Java


28
Sep 05

Using Jena in an Application Server

I’ve been lurking on the jena-dev mailing list for a while now, and I’m constantly impressed with the level of patience displayed by the jena team at handling repeated questions and queries. This is despite the comprehensive documentation which covers all aspects of the toolkit.
Often these queries stray outside the realm of RDF and Jena into basic questions such as “how do I write a JSP or a web application”. Makes me wonder if there’s been a sudden increase in the number of undergraduate semantic web projects. Anyway one question I’ve seen quite often recently is “How do I use Jena within an Application Server?”
Here are some notes and pointers that may help answer that particular question. I don’t have time for a complete tutorial, but hopefully the following pointers may be sufficient to get your oriented.

The Database

I’ll assume that you’re going to be working with data held in a relational database. In Jena terminology this is known as a “persistent model”.
The Jena team have created a HOWTO on using persistent models. See that page for detailed database configuration options and pointers to database specific documentation.
You don’t have to worry about creating the relational database structure into which your RDF data will be stored. Jena will do that for you automatically once you create your first persistent model. This makes it very simple to get up and running.
The persistent model HOWTO contains example code that shows how to create and configure a persistent model.
However within an application server the code you’ll write is going to be slightly different: you’re going to need a connection pool.

Connection Pooling

All Java application servers allow you to configure a database connection pool, the specifics vary from server to server so you’ll need to consult your server documentation to find out how to do that. Here’s the Tomcat 5.5 JDBC data source documentation. You should be able to find similar documentation for JBoss, Weblogic, et al.
Once correctly configured a connection pool will allow you to do a JNDI lookup to obtain a DataSource from which you can create a Connection.
Creating a Jena Model is then simply a matter of instantiating a DBConnection. Here’s a code snippet which illustrates this:


// Obtain our JNDI context
Context initialContect = new InitialContext();
Context env = (Context) initialContext.lookup("java:comp/env");
// Look up our data source
DataSource dataSource = (DataSource)env.lookup("jdbc/MyDataSource");
// Allocate and use a connection from the pool
Connection connection = dataSource.getConnection();
//Create a Jena IDBConnection
IDBConnection jenaConnection = new DBConnection(connection, "MySQL");
//use open for an existing model, or createModel to create a new one
Model model = ModelRDB.open(jenaConnection);
//do some useful work, then tidy up

Business Logic

So far we’ve looked at creating connections and opening a Model to get access to the persistent data.

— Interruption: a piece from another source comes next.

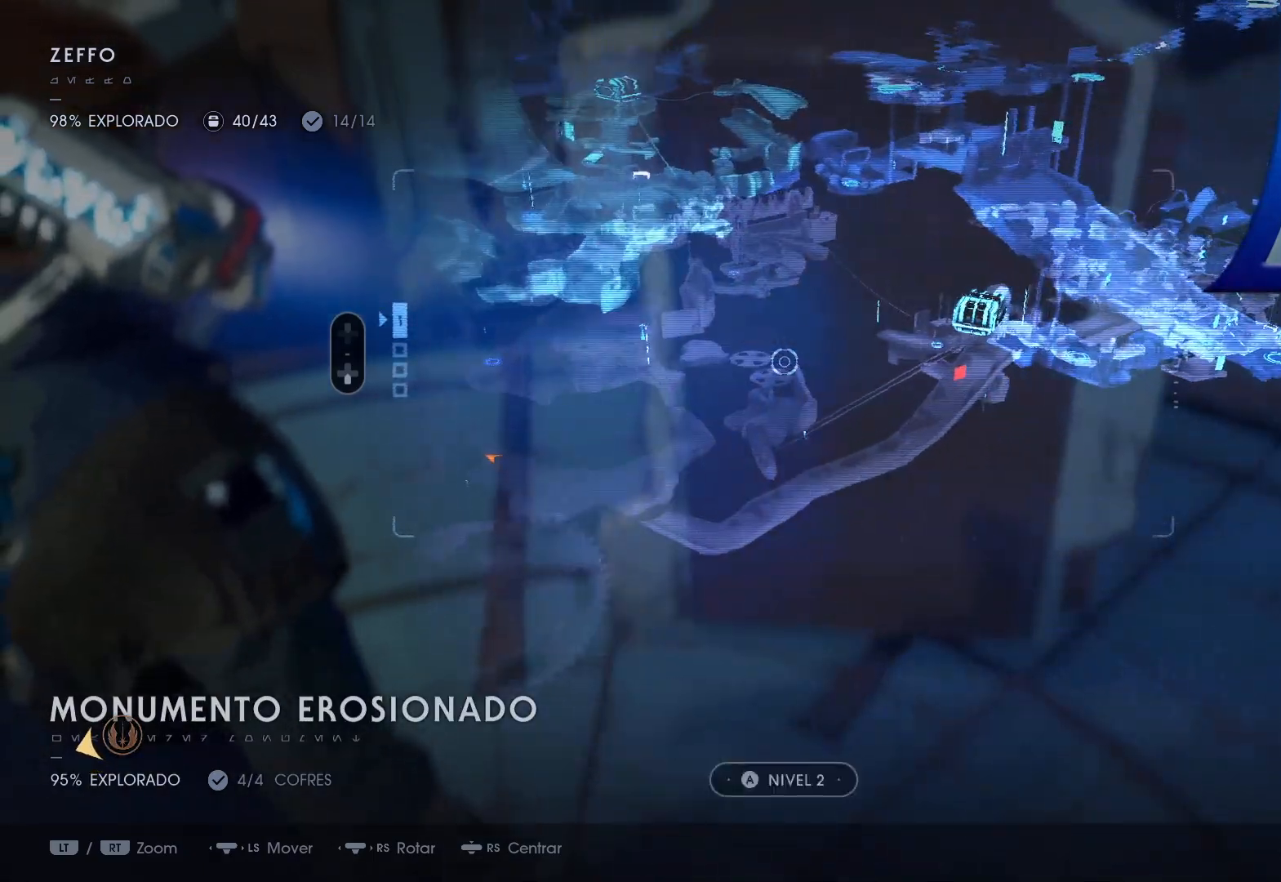
{"buttons": [], "left_stick": "center", "right_stick": "left", "events": [[67, "left_stick", "center"], [117, "B", "down"], [150, "R1", "up"], [150, "R2", "up"], [267, "B", "up"], [433, "right_stick", "left"]]}
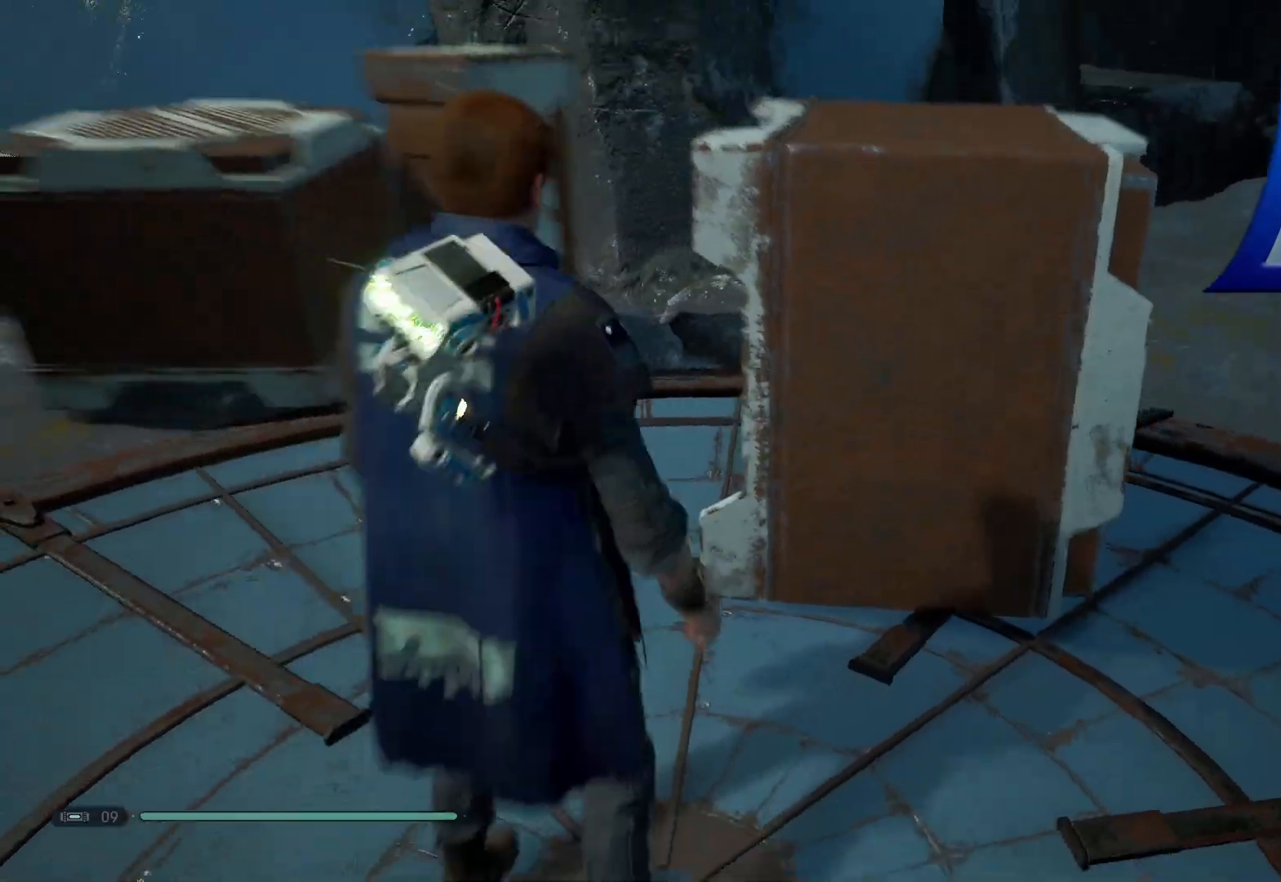
{"buttons": [], "left_stick": "center", "right_stick": "center", "events": [[450, "right_stick", "center"]]}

For example you may navigate through the model using the Jena API or query it using ARQ the SPARQL query engine built upon Jena. More information on how to do that can be found in Phil McCarthy’s “Search RDF data with SPARQL” tutorial.
The context within which this code lives will depend on the overall architecture of your application.
If you’re just writing a simple Java web application that uses servlets and/or JSPs then you’ll want to structure your code so that the logic is in a servlet or utility code accessed from a JSP, ideally a tag library. This avoids mixing up your user interface code with your application logic. To ensure that your connection pool is available to your web application you’ll need to configure a resource reference in its web.xml
However if you’re writing a full J2EE application that uses EJBs, then you’ll want to do all of your Jena manipulation from with a bean. As J2EE Container Managed Persistence is designed for relational databases and not triple stores, you’ll have to use Bean Managed Persistence. In other words write the database manipulation code yourself.
Personally I’d suggest going with a Session bean that delegates to a Data Access Object to do the real work. Your Jena specific code will then be relegated to a small manageable layer in your application. In this scenario you’ll need to configure the bean’s deployment descriptor to ensure that it has a resource to your connection pool.
Hopefully that’s some useful pointers that’ll help get you started.


7
Jun 05

Jaikoz

The developers of Jaikoz, a Java MP3 tag editor mailed be yesterday to say that their latest release is now live on their site. I’m mentioning this because Jaikoz bundles my MusicBrainz API for doing metadata lookups using MusicBrainz.
Jaikoz is payware although there’s a free trial available. I should note that I’m not getting any kickbacks from this: the API is CreativeCommons licenced so they’re free to do what they want with it. They did check in with me first though, which was very friendly. I did suggest that they may want to consider donating money to MusicBrainz if they get enough sales.
I’m just pleased that they found it useful enough to include it in their application.


1
Feb 05

MusicBrainz Java API beta-2

I’ve just uploaded beta-2 of my Java API to MusicBrainz RDF web service.
The API is Creative Commons licensed and is built around the Jena 2 Semantic Web toolkit.
The API provides raw access to the RDF returned from the service, but also a simple JavaBean layer for developers wanting a simpler interface to the data. You can read the Javadoc and view the changes since the last beta; these mainly consist of some bug fixes and support for a few new properties (including Amazon ASINs).
The API doesn’t aim to mimic everything in the C/C++ API, e.g. track id calculation or submission, it’s merely a read-only version suitable for embedding in Java applications.
I’ve included a trivial demo in this release: a simple command-line application that reads in a list of album names, looks them up in the service and aggregates the basic metadata into a new RDF document which is dumped to the console.


9
Dec 04

Slug: A Simple Semantic Web Crawler

Back in March I was tinkering with writing a Scutter. I’d never written a web crawler before, so was itching to give it a go as a side project. I decided to call it Slug because I was pretty sure it’d end up being a slow and probably icky; crafting a decent web crawler is an art in itself.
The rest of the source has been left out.